Pagang gadai adalah salah satu bentuk transaksi atau peralihan
hak atas harta pusaka yang telah diatur oleh Adat Minangkabau. Pagang
gadai ini menurut ketentuan adat baru syah dilakukan apabila telah
memenuhi ketentuan tentang syahnya perbuatan hukum pagang gadai. Syarat
syahnya pagang gadai tersebut harus memenuhi 4 syarat menurut Adat
Minangkabau, yaitu :
Rumah Gadang Katirisan. Maksudnya kalau rumah gadang sudah rusak,
seseorang baru boleh / syah melakukan gadai, untuk memperoleh biaya
guna memperbaiki rumah gadang yang rusak.
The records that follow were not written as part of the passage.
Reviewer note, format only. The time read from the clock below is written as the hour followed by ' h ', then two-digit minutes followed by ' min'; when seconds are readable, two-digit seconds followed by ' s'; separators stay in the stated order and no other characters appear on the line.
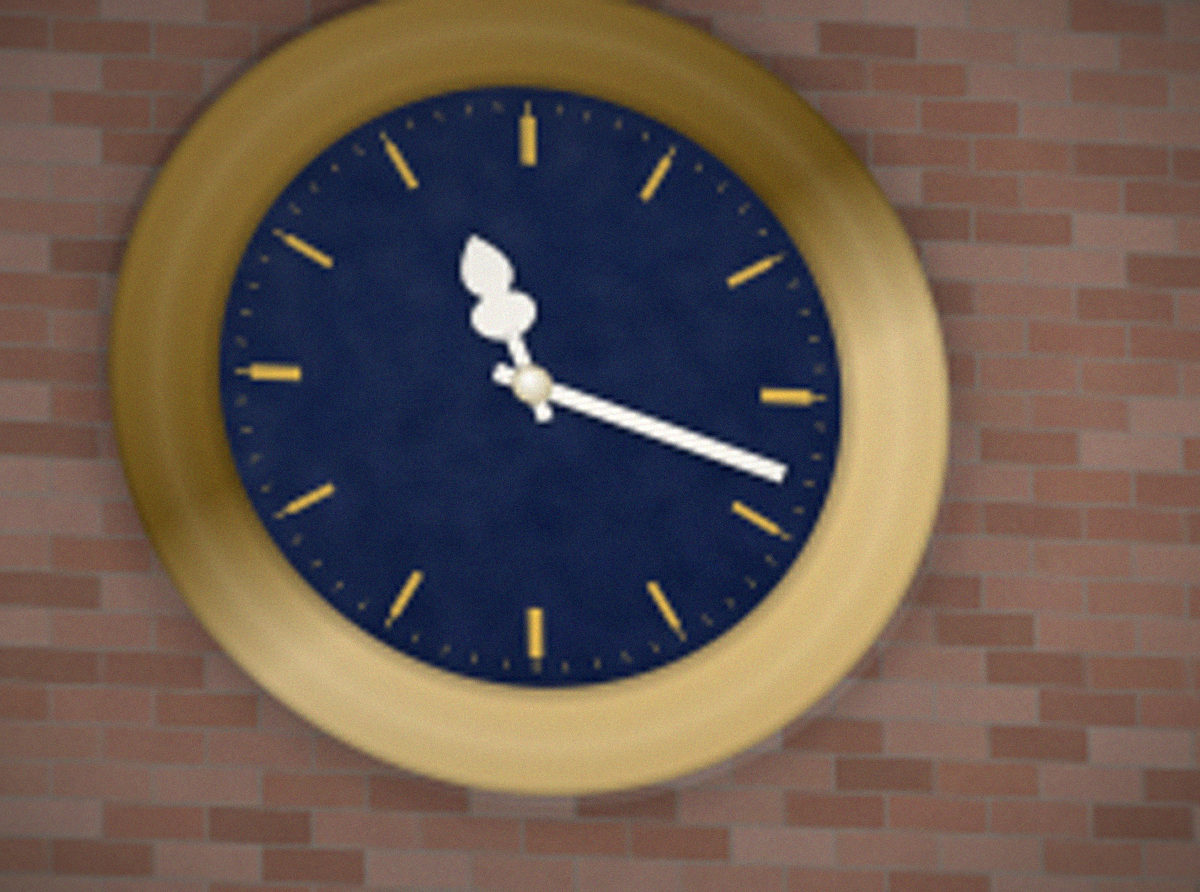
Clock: 11 h 18 min
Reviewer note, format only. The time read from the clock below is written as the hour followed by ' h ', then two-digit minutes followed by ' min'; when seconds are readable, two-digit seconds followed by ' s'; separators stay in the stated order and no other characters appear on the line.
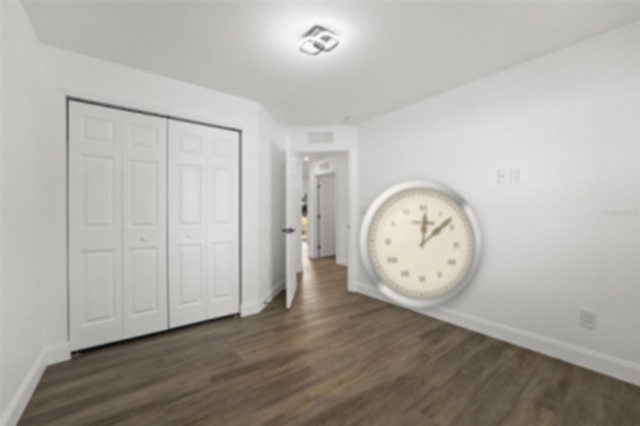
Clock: 12 h 08 min
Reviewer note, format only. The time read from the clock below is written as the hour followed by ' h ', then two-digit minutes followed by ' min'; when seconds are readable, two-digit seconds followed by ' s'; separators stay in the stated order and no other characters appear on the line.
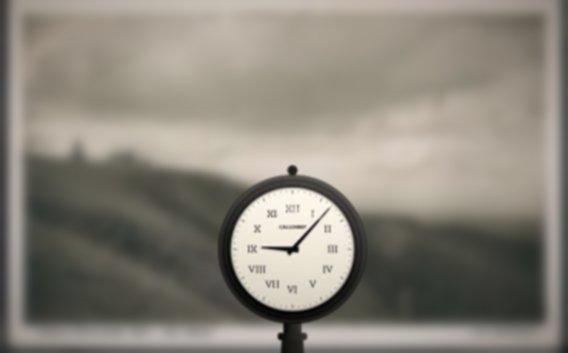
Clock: 9 h 07 min
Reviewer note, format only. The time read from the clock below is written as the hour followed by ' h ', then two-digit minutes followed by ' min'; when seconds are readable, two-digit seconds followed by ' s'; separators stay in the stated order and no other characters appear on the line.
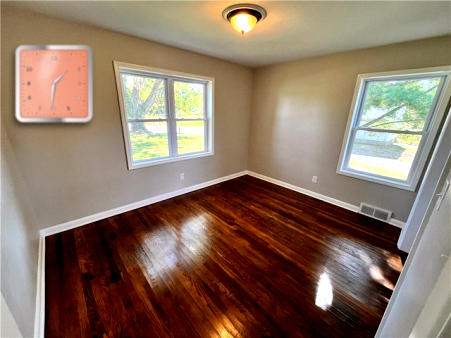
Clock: 1 h 31 min
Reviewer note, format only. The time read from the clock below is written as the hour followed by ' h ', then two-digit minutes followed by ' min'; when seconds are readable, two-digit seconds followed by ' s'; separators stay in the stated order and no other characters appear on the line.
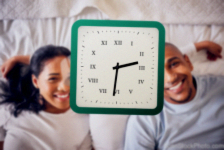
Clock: 2 h 31 min
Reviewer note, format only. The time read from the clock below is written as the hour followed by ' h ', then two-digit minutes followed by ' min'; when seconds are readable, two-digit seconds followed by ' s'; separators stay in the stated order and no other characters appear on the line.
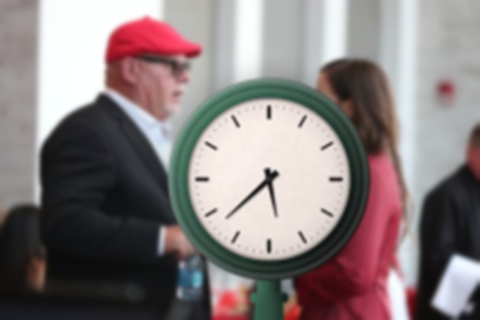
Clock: 5 h 38 min
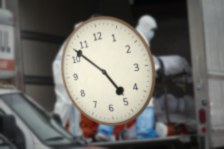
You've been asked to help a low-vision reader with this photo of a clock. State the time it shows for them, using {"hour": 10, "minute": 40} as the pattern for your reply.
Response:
{"hour": 4, "minute": 52}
Mayik Tabujua Di ateh Rumah. Maksudnya karena tidak adanya biaya
untuk penyelenggaraan mayat dari salah seorang anggota kaum yang
meninggal, barulah seseorang tersebut bisa menggadai.
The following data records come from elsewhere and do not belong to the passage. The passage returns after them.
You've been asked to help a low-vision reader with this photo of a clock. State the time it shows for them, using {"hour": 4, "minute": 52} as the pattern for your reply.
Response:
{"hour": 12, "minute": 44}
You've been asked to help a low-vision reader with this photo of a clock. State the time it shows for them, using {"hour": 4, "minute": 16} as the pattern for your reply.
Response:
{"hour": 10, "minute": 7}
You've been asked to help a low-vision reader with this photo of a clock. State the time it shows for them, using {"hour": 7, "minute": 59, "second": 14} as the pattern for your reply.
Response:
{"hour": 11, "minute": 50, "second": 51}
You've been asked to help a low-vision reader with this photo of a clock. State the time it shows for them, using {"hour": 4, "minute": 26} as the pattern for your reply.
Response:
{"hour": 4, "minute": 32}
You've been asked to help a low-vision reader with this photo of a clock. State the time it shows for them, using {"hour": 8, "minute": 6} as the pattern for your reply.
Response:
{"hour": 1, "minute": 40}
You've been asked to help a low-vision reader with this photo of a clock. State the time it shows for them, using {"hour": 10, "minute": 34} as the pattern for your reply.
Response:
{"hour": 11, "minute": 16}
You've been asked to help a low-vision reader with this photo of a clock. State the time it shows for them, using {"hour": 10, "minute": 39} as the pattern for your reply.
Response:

Gadih gadang Indak Balaki. Maksudnya kalau ada diantara
kemenakan/anak gadis atau janda yang tidak bersuami, boleh menggadaikan
tanah untuk biaya mencarikan calon suami bagi anak kemenakan yang tidak
punya suami tersebut.
Adat Tak Badiri. Maksudnya tidak ada biaya untuk penyelenggaraan
upacara perhelatan /pengangkatan penghulu dalam suatu kaum, juga
termasuk alasan gadai boleh dilakukan.
Dari syarat-syarat pegang gadai diatas dapat kita simpulkan bahwa pada
prinsipnya adat mengingatkan kita bahwa kalau dapat janganlah
menggadaikan harta pusaka, karena kedudukan dan peranan harta pusaka
dalam kaum di Minangkabau sangat penting sekali. Kalau harta pusaka
sudah habis karena digadaikan maka keberadaan kaum itu akan menjadi
hilang.
Karena salah satu dasar dari kaum tersebut yaitu harta pusaka, sementara
harta pusaka tersebut sudah habis, sehingga dimana lagi adat tersebut
bisa didirikan. Maka oleh sebab itu di Minangkabau harta pusaka tidak
boleh dijual belikan. (Jua indak dimakan bali, sando indak dimakan
gadai). Dan salah satu tugas dari ninik mamak / penghulu harus bisa
memelihara harta pusaka tetap utuh kalau tidak akan bisa bertambah. Jadi
secara tersirat alasan-alasan pagang gadai tersebut melarang kita
menggadai kalau tidak penting betul.